Kılıçdaroğlu’nun Diyarbakır mesaisini yakından takip etmeye çalıştığını belirten Coşkun’a göre halk Kılıçdaroğlu’nun mesajlarına olumlu baktı: CHP lideri diyalog kurabildi. Olumlu karşılıyorlar fakat yeterli bulmuyorlar. CHP’deki değişimi görüyorlar ama bunun yeterli olduğunu düşünmüyorlar. Kılıçdaroğlu’nun temas ettiği bütün kesimlerde beklentiler daha cesaretli olması yönündeydi. Özellikle Kürtlerin demokratikleşme meselesinde CHP’nin de Kılıçdaroğlu’nun da daha cesaretli, kararlı, daha somut siyaset tarzı izlemesi gerektiği vurgulanıyordu.”
CHP’nin Diyarbakır’da verdiği mesajların “olumlu” olduğunu fakat partinin siyasal bir ağırlık merkezi olması için bunun yeterli olmadığını belirten Coşkun’a göre, bu söylemlerin arkasının gelmesi ve altının doldurulması gerekiyor. Önümüzde yapılacak seçimlerde hayati konunun Kürt seçmenlerinin oylarını cumhurbaşkanlığı seçimlerinde hangi adaya verecekleri olduğunu belirten Coşkun sözlerini şöyle sürdürdü: “Bu ziyareti, verilen mesajları, kamuoyu araştırmalarını bütün değerlendirdiğimizde şunu görüyoruz; AK Parti’den uzaklaşan, muhalefetle yakınlaşan bir Kürt seçmeni var. Dolayısıyla muhalefet ortak aday belirlemede çok büyük hata yapmazsa bu Kürtlerin desteğini almaları yüksek ihtimal. Tabii burada AK Parti’nin ve Erdoğan’ın nasıl bir tavır takınacağı da önemli. Mevcut şartlar altında muhalefetin 2019’da yakaladığı ivmeyi devam ettirebilmesi mümkün.”
CHP lideri Kılıçdaroğlu’nun Diyarbakır ziyareti için bir ekip görevlendiren MAK Danışmanlık Başkanı Mehmet Ali Kulat’a göre de bölgede yaşayanlar “helalleşme” kavramını çok önemsiyor.
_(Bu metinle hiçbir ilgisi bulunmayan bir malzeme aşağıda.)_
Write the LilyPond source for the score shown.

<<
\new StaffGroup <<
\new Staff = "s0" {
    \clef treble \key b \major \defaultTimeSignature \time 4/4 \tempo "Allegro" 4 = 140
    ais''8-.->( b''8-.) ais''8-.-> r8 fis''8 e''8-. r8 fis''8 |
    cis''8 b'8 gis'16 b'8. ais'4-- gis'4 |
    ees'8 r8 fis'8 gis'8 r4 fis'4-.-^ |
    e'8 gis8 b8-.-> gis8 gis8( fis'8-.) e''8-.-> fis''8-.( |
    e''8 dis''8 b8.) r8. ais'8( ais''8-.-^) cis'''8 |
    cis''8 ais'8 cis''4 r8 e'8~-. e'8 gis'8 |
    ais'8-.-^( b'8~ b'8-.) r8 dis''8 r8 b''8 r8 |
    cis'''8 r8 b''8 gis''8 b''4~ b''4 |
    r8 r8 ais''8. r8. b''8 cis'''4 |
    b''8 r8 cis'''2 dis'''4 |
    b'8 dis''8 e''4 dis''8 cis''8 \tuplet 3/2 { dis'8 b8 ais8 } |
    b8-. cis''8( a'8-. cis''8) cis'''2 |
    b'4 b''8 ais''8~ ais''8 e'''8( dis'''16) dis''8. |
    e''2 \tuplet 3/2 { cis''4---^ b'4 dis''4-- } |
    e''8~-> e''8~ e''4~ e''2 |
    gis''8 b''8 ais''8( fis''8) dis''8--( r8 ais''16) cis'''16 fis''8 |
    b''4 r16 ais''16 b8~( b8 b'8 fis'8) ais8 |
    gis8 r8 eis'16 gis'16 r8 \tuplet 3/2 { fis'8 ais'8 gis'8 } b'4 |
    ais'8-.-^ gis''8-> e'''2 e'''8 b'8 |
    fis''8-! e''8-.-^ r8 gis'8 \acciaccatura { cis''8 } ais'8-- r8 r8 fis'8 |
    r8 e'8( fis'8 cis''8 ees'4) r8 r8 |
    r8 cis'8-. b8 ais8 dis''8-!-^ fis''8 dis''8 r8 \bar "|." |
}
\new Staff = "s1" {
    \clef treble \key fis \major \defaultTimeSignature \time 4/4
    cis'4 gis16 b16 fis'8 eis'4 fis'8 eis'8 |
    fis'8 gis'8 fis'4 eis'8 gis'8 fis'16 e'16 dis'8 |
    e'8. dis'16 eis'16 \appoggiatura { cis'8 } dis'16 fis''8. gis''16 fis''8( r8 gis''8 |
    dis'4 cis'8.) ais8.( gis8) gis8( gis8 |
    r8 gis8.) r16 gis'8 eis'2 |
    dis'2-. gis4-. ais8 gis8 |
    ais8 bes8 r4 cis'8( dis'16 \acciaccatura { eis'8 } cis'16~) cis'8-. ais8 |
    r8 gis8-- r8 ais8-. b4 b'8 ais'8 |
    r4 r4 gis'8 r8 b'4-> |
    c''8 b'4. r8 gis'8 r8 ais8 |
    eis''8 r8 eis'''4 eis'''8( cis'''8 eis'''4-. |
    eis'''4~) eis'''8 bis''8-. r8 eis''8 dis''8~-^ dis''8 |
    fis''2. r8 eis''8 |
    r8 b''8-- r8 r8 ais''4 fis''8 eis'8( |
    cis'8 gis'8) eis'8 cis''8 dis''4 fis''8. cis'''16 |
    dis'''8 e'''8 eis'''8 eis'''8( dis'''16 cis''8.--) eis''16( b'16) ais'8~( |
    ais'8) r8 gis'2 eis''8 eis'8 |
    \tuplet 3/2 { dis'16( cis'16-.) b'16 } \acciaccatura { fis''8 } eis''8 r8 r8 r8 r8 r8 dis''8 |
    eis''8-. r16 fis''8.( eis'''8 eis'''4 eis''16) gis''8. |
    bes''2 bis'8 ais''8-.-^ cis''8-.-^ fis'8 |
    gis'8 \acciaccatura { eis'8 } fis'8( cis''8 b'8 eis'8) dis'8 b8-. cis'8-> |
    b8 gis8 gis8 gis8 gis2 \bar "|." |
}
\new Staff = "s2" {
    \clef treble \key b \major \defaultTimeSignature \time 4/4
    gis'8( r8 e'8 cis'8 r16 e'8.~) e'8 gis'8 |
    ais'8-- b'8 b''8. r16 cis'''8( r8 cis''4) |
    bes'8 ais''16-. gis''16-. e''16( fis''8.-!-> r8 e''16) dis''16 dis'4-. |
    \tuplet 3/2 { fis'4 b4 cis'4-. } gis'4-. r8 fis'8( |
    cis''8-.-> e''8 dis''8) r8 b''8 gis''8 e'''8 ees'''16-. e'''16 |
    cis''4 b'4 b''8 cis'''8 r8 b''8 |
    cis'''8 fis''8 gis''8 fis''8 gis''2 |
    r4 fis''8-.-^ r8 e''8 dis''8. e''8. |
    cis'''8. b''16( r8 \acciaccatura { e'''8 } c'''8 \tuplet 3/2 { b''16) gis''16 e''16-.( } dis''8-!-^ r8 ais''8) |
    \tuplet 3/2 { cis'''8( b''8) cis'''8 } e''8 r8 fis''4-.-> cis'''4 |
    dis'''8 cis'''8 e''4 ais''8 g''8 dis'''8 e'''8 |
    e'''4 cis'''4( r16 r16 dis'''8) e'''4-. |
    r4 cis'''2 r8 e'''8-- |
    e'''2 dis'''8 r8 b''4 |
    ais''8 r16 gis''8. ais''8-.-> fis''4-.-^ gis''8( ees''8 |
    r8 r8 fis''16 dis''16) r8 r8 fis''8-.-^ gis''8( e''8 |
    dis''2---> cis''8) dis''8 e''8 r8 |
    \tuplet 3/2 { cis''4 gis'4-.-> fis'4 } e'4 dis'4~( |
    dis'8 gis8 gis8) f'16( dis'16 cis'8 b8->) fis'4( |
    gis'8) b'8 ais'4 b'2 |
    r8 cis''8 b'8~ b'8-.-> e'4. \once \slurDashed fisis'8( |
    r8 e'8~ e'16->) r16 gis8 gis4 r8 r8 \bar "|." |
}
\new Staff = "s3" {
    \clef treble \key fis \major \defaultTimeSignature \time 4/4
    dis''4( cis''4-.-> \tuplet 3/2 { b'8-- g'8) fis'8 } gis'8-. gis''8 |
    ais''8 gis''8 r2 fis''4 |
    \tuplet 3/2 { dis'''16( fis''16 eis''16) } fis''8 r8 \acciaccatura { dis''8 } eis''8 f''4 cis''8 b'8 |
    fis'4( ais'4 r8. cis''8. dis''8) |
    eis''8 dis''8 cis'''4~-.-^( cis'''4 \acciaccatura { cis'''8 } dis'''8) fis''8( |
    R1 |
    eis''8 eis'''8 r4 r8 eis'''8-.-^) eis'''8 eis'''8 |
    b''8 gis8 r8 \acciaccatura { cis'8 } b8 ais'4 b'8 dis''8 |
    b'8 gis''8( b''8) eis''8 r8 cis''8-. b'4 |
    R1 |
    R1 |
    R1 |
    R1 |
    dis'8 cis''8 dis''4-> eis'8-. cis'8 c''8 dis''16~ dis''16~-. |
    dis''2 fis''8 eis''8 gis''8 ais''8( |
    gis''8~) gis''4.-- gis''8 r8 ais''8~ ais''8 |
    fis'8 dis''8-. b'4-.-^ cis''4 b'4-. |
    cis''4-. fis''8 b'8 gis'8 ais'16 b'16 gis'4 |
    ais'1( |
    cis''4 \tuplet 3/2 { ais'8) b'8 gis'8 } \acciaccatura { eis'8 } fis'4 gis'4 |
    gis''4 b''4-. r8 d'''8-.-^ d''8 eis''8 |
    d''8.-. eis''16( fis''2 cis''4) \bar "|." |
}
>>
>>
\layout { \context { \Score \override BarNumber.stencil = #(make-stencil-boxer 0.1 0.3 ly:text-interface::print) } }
Bu kavramın ciddi şekilde karşılık bulduğunu belirten Kulat, “CHP çok uzun süre bölgeyi ihmal etti. Yüzde 2’lik bir parti haline geldi. Şimdi bölgede ciddi bir karşılık bulmaya başladı. Bugünden CHP’nin oyu üç kat, beş kat artar diye düşünüyorum. Bölgedeki insanlar CHP’yi bilen insanlar. Dolayısıyla bölge insanında karşılığı olur” diye konuştu.
Kulat’a göre bölge Türkiye’nin en genç nüfusuna sahip bölge ve bu genç nüfusta CHP çok ciddi bir karşılık buluyor. Bu insanların sadece bölgede yaşamadığını, İstanbul gibi büyük kentlerde de ilişkileri olduğunu belirten Kulat şöyle devam etti: “Yani bu insanların bir yansıması olacak. Diyarbakır’da bir heyecan yakaladığınızda aslında Türkiye genelinde yakalıyorsunuz. Diyarbakır’daki heyecan Türkiye’ye yansır. Beni şaşırtan AK Parti’nin bölgeyi bu kadar boşlaması. İleride toparlaması zor olacak AK Parti açısından. Bölgeyi elinden kaçırmak üzere.”